A column named 'y' is the lable for whether a user belongs to hateful or reference user group (Hateful user prediction (Task 1)). 
Y=1 is hateful and Y=0 is reference. 

A column named 'y_level' is the labe for high- and low-level hateful users .
Y=1 is high-level hateful user, Y=0 is low-level hateful users, Y=-1 is reference use and excluded from High-level hateful user prediction (Task1). 


In [None]:
# Note that "user_features_hate_ref_SAMPLE.tsv" is a sample file with 80 rows, just for reference.
df = pd.read_csv("user_features_hate_ref_SAMPLE.tsv", sep="\t")
print(df.shape)
df.head()


## Predicting Hateful Users (Task 1)

In [None]:

with open(f"./pred_results_xgboost.tsv", "w") as output:

    output.write("\t".join(["Feature Set", "Macro-F1", "Accuracy", "Flip error-rate", "MAE"])+"\n")

    for featurename in features.keys():
        print(featurename, "------")
        featurelist = features[featurename]

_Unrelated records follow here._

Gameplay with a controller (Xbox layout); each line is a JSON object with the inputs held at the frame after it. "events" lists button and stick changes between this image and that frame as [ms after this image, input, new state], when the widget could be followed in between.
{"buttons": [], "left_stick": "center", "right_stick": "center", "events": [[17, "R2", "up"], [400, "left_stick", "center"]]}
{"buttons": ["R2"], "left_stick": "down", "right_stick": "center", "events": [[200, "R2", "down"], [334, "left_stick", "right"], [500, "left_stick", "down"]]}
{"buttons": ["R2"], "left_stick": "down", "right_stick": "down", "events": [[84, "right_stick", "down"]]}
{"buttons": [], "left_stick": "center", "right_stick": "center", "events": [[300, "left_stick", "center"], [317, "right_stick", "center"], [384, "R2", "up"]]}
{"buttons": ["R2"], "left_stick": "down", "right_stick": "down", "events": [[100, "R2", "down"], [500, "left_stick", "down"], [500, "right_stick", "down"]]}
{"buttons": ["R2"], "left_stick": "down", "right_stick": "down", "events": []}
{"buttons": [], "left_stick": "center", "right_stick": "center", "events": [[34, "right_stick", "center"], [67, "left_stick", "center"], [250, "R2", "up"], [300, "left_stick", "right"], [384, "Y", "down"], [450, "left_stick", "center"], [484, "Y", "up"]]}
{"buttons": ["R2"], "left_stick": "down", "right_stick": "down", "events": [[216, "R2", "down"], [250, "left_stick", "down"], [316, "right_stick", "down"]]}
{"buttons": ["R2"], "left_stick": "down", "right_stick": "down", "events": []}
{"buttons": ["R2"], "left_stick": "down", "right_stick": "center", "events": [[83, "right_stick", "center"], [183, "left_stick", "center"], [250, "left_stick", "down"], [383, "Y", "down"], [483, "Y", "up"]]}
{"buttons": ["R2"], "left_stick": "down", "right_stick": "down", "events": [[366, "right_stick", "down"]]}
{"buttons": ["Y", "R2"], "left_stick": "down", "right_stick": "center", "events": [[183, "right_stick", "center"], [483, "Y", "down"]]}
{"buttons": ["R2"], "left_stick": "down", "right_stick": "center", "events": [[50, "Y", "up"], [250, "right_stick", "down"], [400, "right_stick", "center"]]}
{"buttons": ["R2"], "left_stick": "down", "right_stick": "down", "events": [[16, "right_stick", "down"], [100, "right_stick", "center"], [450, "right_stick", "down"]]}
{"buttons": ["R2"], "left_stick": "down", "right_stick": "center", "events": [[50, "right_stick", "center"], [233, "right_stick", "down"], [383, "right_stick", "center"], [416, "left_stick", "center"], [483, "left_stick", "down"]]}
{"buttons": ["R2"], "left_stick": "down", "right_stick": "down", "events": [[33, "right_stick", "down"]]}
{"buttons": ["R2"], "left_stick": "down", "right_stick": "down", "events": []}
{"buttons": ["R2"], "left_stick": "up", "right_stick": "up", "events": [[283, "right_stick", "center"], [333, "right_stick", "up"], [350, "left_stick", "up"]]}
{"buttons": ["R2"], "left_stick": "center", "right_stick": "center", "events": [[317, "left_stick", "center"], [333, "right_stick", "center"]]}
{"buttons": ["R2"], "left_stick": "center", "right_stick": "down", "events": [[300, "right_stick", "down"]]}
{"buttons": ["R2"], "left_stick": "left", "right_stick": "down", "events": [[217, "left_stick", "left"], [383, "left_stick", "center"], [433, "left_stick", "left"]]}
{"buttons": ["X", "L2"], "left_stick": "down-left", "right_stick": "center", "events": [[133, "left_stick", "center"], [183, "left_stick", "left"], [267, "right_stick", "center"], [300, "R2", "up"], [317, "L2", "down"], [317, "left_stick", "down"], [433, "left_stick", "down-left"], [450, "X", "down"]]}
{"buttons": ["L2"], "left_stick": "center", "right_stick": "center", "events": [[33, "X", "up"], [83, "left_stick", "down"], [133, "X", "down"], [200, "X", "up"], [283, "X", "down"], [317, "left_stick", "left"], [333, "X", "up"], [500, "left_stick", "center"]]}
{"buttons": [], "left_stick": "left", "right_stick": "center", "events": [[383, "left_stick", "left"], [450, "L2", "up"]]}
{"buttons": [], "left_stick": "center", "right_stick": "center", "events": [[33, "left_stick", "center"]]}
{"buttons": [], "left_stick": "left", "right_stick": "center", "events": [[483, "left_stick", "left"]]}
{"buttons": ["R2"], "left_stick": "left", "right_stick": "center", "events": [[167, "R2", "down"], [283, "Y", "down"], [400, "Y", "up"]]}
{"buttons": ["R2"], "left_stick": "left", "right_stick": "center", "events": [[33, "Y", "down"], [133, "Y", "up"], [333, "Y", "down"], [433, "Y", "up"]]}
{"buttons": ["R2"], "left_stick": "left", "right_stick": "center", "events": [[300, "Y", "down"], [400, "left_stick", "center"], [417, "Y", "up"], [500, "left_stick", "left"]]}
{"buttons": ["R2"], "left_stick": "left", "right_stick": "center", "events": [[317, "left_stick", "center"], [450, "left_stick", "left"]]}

        X = df[featurelist]
        print(X.shape)
        y = df['y']

        best_model, results= train_and_test_xgboost_gridsearch(X, y, featurename, "xgb")

        results_str = "\t".join([str(each_result) for each_result in results])
        output.write("\t".join([featurename, results_str])+"\n")


## Predicting High-level Hateful Users (Task 2) 

In [None]:
df_hate = df.query("y_level != -1")
print(df_hate.y_level.value_counts())

with open(f"./pred_results_xgboost_level.tsv", "w") as output:

    output.write("\t".join(["Feature Set", "Macro-F1", "Accuracy", "Flip error-rate", "MAE"])+"\n")

    for featurename in features.keys():
        print(featurename)
        featurelist = features[featurename]

        X = df_hate[featurelist]
        print(X.shape)
        y = df_hate['y_level']

        best_model, results = train_and_test_xgboost_gridsearch(X, y, featurename, "level_xgb")

        results_str = "\t".join([str(each_result) for each_result in results])
        output.write("\t".join([featurename, results_str])+"\n")